This is another example of what Pamela calls, Resiliency.
I'm working on it.
Behind me here in the cafe, at the tall faux marble table along the inside wall, are two students studying their Chinese medicine. At first I wasn't sure what they were doing - talking about swollen lips and, by their description, it may have been a human specimen or a car or some unknown piece of machinery. But now they have moved on to talking about stagnant Chi and I know. It's Chinese medicine - and they are probably acupuncture students from the school out a couple miles, just past where I live. They've come here, a little further in toward downtown, to escape the other students that are crammed in the cafe just up the street from my house.
Stagnant Chi. That's what I'm trying to avoid by moving forward with this Oregon Literary Fellowship application.
See, today I found out that another submitted story was rejected. This is the life of the writer. Keep the stories going out and wait to see what happens, which is very often rejection.
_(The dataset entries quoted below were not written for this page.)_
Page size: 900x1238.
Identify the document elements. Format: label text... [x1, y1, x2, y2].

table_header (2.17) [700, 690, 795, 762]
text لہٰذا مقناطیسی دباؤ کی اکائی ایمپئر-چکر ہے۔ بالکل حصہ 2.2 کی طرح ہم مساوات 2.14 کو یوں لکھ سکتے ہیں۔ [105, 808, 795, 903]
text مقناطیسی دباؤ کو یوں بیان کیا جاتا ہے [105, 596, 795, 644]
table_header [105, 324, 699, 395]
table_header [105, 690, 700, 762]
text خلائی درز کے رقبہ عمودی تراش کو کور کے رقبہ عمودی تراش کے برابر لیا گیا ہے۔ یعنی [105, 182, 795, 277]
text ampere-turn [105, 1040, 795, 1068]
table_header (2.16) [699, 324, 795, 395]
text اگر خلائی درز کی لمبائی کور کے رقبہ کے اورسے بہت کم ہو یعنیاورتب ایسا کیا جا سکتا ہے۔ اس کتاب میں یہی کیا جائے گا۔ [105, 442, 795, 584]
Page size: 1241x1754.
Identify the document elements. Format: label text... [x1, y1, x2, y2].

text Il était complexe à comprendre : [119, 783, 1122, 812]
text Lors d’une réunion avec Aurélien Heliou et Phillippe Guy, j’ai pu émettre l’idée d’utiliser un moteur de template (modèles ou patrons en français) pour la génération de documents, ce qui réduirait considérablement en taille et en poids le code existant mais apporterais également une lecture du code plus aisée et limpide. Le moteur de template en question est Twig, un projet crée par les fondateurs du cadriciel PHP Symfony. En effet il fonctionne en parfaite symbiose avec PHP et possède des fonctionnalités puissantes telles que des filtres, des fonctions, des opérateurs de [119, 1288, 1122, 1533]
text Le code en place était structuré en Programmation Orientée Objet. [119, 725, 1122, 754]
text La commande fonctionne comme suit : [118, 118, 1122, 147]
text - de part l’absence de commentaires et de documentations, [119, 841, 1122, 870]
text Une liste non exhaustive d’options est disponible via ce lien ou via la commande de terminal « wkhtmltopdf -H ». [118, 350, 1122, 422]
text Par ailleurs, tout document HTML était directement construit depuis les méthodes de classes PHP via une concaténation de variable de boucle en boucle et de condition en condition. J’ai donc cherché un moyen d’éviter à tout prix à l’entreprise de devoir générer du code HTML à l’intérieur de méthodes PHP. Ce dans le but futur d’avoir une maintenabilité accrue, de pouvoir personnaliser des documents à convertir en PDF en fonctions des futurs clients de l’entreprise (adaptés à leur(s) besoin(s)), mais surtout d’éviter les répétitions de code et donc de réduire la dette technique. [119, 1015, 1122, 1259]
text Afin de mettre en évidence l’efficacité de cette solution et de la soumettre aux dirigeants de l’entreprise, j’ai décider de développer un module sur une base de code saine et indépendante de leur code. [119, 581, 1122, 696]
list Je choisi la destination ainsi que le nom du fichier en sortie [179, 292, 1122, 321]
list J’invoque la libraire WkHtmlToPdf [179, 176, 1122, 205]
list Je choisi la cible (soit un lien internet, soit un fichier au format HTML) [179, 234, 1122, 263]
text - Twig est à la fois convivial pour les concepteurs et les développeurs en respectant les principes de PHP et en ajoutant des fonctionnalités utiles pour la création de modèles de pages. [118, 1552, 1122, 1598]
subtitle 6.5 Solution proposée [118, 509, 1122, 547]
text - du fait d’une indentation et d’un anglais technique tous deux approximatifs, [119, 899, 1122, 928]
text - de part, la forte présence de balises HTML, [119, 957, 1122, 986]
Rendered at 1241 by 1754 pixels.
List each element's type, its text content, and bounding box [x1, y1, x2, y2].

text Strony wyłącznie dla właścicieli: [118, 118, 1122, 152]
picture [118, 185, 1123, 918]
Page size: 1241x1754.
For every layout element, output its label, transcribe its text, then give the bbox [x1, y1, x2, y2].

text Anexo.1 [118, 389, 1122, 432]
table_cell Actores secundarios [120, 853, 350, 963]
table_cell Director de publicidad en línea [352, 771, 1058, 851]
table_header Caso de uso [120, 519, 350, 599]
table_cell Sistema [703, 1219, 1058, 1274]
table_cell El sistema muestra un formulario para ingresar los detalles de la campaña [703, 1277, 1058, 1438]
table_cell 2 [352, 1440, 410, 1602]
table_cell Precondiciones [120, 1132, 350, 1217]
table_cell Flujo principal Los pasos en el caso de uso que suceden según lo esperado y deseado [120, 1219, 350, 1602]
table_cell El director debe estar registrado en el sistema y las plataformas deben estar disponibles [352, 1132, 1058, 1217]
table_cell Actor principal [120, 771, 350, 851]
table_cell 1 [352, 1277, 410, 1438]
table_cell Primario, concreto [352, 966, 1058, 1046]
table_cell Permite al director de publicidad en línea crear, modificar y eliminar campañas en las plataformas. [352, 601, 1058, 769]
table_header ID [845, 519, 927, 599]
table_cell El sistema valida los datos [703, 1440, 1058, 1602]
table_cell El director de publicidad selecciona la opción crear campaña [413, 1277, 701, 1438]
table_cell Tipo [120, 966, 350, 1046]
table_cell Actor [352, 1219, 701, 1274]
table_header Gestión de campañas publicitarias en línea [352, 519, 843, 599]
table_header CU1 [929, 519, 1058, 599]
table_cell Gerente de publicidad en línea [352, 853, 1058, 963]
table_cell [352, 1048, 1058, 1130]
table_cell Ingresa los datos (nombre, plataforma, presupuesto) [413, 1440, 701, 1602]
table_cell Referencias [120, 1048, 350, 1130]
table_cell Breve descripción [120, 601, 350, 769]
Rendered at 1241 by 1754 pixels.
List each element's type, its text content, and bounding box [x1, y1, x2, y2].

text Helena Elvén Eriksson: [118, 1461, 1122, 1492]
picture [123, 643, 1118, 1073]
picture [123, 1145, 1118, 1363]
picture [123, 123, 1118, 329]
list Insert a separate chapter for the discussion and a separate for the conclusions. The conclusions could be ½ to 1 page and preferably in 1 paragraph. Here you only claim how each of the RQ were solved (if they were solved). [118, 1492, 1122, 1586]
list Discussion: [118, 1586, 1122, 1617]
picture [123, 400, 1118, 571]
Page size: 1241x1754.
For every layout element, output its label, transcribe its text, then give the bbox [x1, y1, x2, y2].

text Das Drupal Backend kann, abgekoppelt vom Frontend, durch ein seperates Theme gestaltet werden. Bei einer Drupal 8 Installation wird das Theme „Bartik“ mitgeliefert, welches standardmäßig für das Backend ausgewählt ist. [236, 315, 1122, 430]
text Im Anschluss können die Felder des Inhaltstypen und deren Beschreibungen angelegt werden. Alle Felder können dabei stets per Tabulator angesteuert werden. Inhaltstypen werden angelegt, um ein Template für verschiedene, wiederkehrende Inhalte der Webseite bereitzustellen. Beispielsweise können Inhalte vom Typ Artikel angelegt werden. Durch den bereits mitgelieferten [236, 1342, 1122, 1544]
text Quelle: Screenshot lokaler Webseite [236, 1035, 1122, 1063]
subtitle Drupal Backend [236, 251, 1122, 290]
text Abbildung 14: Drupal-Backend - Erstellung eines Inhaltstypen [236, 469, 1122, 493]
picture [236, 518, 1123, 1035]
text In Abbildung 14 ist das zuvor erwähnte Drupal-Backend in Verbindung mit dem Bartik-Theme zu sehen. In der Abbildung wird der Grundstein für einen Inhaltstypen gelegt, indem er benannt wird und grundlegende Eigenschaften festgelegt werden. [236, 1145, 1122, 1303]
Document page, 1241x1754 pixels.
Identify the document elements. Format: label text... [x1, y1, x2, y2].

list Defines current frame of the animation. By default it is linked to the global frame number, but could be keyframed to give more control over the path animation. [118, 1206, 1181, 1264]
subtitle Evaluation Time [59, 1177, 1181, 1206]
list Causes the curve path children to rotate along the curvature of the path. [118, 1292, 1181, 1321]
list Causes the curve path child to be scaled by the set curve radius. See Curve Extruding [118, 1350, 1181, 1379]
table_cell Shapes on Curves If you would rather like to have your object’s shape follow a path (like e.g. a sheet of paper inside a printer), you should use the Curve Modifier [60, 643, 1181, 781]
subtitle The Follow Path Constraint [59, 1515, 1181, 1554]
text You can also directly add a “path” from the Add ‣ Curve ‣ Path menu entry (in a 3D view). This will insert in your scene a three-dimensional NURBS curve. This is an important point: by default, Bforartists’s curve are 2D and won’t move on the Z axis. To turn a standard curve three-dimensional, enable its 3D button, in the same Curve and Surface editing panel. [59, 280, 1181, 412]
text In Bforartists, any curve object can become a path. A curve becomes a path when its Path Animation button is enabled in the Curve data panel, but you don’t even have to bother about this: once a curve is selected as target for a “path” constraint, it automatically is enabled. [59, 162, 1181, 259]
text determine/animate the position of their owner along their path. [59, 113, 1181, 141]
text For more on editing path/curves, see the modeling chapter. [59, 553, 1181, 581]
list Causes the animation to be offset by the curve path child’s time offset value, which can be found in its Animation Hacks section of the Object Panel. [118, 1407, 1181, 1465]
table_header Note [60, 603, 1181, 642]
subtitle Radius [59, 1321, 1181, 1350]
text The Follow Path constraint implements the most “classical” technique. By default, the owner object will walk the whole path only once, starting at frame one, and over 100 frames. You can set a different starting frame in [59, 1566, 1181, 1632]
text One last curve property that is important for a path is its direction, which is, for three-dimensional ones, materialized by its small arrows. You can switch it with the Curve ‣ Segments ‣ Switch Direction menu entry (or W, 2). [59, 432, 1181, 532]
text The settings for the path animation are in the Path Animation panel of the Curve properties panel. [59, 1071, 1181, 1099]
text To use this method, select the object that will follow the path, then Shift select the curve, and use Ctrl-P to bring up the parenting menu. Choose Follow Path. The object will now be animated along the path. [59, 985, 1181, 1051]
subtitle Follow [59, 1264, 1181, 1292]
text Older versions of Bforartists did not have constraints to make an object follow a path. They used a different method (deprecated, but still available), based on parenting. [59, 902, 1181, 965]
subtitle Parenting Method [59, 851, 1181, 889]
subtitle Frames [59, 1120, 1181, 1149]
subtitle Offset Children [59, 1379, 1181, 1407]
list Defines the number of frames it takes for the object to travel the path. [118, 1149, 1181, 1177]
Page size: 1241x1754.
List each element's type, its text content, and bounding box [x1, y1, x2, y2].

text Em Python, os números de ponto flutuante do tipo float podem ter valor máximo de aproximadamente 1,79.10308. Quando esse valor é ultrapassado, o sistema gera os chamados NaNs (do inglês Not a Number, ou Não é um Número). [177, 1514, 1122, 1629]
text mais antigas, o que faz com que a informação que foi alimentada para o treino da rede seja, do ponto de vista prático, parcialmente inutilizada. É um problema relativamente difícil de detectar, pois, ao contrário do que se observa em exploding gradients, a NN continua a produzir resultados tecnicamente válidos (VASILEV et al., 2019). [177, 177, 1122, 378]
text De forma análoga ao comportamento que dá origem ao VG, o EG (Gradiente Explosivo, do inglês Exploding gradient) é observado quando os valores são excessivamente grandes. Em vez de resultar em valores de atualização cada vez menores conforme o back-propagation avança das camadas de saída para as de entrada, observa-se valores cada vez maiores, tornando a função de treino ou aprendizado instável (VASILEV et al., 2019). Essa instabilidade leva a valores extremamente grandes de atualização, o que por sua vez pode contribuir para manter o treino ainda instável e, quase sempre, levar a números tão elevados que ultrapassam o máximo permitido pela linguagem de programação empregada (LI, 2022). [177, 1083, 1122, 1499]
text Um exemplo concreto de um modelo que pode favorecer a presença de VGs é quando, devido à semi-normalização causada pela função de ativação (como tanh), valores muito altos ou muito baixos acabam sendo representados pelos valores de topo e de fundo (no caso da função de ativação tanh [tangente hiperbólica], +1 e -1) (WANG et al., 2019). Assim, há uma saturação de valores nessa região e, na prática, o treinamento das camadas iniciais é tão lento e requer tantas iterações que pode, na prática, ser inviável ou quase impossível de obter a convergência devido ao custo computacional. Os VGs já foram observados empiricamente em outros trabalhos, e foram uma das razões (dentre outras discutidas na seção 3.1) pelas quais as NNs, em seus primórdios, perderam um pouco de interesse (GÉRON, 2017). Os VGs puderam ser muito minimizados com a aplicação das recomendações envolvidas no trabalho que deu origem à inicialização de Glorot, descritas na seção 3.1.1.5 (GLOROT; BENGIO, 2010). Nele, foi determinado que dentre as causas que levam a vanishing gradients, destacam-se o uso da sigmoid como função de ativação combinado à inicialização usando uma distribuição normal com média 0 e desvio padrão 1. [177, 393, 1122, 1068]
I'm not sure right now when the balance starts to tip so that there might be more acceptances than rejections, but, like visual artists, writers have to be able to take the rejections, which are numerous. For most of us. And victories are to be cherished and worn as badges of honor - such as honorable mentions, like my writing friend Christi just received from Glimmer Train. A big congratulations to her and I hope she holds that Honorable Mention high, like the Olympic torch, and lets it light her days and nights.
So another of my stories was rejected. And I have to have the Oregon Literary Fellowships (OLF) application in by next Friday, if I'm going to do it. I've wondered whether to try or not. One friend told me it was very difficult to get and very few are selected and it was way too much work. He applied once, years ago, and it was not worth the effort, he thought. Another friend who has read a lot of my work encouraged me to do it. And I first heard about it from a published writer who thought I might want to give it a shot (my words, not hers). And I asked another published writer-friend-mentor for advice and, while she doesn't know anyone who has ever won one so she doesn't have any specific advice, she said it would be good to try and gave me some advice about the submission from an editor/judge-of-a-different-residency experience standpoint.
And here I am in the cafe with the women studying about Chi and sad about my piece not being published and looking at the two sets of poems and two personal essays and one more short story that are out there being considered. And I just finished pasting and editing my writing sample submission for the OLF into a new document. I will read it aloud later to find places where more tightening or other editing is required. I made more notes for the questions I have to answer.
And I will submit. I will give it a try even though part of me is in that post-rejection what's-it-all-for-anyway-no-one-will-pick-me mood. I am resilient and I will keep on trying.
As my writer-friend-mentor who moved away to Santa Fe said, "I don't think there is any harm in applying. It is a lot of work, but I think sometimes the process helps clarify a project and gives us a deadline for the story rewrites. I think you have as good a chance as anyone." She's right. So far this has helped me come up with an intent for my writing, something I've been unable to put into words. Until now.
Reject. Reflect. Rewrite.
Ah, the life of a writer!
What are two or three of your contradictions right now? Go: write!.